>> START PROVIDED RECORDS

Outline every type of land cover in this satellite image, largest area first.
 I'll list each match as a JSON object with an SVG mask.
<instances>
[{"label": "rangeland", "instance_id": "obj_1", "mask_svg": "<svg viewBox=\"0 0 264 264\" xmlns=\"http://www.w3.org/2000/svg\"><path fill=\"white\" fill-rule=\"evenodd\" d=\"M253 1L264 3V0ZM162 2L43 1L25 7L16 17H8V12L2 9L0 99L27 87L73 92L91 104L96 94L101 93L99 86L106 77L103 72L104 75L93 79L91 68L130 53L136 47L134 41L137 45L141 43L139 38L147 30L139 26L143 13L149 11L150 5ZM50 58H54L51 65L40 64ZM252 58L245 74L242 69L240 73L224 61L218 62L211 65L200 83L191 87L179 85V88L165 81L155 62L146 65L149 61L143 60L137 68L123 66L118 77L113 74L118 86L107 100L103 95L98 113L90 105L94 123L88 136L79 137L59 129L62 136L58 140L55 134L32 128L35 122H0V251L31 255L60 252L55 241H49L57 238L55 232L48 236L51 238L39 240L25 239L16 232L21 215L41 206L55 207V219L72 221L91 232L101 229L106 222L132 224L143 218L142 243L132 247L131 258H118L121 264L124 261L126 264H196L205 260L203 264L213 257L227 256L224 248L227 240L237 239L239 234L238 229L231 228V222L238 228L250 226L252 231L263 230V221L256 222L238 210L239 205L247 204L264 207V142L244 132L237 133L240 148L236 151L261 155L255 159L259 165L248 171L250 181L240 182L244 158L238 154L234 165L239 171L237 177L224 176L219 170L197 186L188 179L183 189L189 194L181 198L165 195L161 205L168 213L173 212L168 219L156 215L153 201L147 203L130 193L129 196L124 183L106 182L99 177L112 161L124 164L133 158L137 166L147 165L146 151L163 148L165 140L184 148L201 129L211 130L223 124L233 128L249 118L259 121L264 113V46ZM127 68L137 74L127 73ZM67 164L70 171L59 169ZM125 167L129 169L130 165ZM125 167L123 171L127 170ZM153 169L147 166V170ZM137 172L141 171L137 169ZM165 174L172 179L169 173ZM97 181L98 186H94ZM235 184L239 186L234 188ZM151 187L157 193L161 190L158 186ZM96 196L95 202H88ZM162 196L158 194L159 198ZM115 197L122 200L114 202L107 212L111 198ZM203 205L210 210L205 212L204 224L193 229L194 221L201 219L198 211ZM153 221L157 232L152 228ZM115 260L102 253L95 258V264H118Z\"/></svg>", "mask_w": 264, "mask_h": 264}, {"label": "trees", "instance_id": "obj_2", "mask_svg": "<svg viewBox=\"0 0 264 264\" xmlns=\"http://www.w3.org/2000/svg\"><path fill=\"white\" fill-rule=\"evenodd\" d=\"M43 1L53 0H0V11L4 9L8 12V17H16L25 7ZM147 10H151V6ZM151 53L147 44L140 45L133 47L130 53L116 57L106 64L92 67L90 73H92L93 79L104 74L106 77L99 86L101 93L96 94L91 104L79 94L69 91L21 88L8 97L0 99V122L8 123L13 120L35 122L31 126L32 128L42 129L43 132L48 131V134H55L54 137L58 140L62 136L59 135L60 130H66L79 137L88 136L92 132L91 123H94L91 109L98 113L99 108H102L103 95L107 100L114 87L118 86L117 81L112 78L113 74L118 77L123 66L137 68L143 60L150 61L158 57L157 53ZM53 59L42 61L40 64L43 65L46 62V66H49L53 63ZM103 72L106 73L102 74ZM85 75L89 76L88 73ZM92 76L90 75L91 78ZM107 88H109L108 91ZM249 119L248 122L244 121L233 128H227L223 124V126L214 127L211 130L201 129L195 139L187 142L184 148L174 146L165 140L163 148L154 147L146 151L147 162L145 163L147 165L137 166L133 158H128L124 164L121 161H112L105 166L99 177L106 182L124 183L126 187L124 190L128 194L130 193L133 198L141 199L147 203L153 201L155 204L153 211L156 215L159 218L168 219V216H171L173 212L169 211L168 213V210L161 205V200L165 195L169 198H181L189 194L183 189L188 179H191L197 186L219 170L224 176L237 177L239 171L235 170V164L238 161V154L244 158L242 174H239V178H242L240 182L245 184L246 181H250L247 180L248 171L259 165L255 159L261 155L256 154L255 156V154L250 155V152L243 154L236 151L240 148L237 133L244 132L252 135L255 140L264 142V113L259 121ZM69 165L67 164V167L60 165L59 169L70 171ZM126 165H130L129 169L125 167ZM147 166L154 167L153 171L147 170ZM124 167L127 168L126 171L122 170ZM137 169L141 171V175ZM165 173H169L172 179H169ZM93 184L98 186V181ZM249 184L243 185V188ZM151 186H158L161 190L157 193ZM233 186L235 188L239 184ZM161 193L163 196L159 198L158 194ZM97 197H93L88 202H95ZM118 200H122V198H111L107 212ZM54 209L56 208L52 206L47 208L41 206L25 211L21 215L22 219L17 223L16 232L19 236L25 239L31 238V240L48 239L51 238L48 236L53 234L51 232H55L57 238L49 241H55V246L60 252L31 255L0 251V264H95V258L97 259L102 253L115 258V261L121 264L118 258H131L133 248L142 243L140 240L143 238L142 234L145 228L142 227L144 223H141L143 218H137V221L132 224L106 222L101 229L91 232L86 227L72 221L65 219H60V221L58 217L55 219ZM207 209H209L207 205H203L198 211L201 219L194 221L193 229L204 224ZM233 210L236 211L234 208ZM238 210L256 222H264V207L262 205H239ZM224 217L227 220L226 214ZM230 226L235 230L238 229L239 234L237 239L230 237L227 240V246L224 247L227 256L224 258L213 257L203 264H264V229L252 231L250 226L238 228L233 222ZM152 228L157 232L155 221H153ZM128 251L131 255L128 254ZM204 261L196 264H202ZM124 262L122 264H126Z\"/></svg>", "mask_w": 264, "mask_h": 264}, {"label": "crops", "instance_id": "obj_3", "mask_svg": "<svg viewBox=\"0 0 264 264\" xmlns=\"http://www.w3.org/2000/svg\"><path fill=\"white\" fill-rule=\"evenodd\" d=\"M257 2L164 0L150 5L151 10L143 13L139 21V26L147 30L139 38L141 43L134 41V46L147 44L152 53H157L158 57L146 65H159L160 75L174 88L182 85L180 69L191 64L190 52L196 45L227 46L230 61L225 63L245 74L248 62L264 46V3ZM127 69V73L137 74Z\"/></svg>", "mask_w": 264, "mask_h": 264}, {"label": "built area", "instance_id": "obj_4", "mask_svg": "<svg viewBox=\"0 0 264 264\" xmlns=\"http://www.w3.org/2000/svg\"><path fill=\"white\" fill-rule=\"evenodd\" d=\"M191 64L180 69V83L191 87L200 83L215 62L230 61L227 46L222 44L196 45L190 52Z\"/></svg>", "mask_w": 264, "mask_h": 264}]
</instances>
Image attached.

>> END PROVIDED RECORDS
>> START PROVIDED RECORDS

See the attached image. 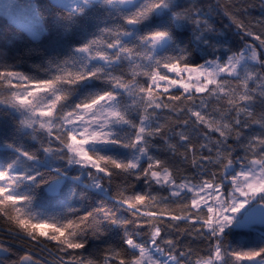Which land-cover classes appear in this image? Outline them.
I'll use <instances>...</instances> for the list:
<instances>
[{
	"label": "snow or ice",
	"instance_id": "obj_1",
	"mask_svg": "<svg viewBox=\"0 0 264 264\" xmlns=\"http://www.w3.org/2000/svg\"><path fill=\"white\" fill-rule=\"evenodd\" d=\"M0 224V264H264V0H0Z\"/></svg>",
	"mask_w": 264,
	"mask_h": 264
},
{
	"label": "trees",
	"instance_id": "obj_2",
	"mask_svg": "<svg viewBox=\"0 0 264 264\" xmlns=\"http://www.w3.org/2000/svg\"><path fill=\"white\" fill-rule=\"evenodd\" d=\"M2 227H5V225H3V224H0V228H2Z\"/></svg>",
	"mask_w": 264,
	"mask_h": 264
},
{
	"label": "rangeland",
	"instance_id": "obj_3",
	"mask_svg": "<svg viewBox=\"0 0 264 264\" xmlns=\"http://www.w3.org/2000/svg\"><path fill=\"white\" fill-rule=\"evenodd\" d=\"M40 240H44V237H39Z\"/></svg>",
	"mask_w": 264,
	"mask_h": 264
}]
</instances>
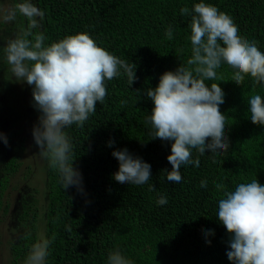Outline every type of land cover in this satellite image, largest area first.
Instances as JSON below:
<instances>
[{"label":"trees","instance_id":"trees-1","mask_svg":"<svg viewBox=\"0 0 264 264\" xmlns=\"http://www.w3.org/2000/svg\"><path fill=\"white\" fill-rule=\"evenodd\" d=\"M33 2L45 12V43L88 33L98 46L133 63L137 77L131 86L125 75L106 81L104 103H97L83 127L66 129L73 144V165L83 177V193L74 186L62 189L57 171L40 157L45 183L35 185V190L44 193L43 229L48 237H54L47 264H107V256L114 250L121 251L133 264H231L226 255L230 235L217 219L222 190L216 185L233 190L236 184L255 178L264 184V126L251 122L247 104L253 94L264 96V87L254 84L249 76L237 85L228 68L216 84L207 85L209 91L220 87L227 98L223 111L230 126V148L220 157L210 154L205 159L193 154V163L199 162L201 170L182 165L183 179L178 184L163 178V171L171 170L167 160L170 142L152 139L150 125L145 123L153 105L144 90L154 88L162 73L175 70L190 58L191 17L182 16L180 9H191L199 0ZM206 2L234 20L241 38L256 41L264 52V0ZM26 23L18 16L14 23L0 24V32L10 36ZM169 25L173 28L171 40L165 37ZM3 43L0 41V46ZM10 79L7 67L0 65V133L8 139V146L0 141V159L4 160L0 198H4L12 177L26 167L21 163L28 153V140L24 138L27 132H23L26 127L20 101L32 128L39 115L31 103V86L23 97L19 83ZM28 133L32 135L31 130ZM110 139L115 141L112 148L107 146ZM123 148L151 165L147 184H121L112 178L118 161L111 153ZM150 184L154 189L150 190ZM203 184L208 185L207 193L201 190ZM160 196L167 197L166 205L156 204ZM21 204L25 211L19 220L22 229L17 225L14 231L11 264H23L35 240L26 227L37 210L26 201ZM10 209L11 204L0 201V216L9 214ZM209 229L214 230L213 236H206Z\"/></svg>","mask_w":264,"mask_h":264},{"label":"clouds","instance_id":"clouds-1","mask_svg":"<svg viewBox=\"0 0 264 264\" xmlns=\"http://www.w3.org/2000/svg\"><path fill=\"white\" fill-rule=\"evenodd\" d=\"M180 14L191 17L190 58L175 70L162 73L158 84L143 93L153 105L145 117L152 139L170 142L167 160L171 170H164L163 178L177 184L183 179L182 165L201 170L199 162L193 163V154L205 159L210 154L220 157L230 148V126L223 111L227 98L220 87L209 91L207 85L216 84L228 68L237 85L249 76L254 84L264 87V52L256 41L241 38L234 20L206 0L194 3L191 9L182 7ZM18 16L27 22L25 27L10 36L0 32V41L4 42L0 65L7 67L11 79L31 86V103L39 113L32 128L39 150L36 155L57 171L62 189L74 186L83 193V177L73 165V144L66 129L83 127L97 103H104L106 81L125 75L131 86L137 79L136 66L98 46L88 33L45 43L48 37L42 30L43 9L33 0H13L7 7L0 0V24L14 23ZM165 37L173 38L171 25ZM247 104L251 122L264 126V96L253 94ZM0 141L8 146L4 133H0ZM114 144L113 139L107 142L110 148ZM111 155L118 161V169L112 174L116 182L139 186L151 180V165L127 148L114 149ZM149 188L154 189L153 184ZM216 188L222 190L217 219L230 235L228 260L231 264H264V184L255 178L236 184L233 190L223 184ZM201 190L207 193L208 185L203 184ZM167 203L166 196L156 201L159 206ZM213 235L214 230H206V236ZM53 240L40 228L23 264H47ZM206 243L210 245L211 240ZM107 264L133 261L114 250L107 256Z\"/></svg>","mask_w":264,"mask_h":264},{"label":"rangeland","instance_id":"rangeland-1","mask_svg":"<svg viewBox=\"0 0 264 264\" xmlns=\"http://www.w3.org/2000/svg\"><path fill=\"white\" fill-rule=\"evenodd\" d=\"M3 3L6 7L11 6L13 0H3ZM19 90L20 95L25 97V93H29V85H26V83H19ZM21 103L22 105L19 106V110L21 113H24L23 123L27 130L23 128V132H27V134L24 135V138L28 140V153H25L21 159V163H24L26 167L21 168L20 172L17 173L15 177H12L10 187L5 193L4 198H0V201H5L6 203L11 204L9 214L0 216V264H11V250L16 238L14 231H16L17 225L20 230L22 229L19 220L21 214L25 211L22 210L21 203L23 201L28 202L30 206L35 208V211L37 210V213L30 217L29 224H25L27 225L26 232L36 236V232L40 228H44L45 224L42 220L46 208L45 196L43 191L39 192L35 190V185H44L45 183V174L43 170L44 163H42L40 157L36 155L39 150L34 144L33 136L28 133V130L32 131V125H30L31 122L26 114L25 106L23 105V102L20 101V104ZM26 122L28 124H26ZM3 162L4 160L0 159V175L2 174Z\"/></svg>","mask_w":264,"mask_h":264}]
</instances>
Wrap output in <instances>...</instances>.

>> END PROVIDED RECORDS

#### THE TASK:
Copy out each line of the items above that contains the word "list".

#### RESPONSE BELOW:
 I'll list each match as a JSON object with an SVG mask.
I'll use <instances>...</instances> for the list:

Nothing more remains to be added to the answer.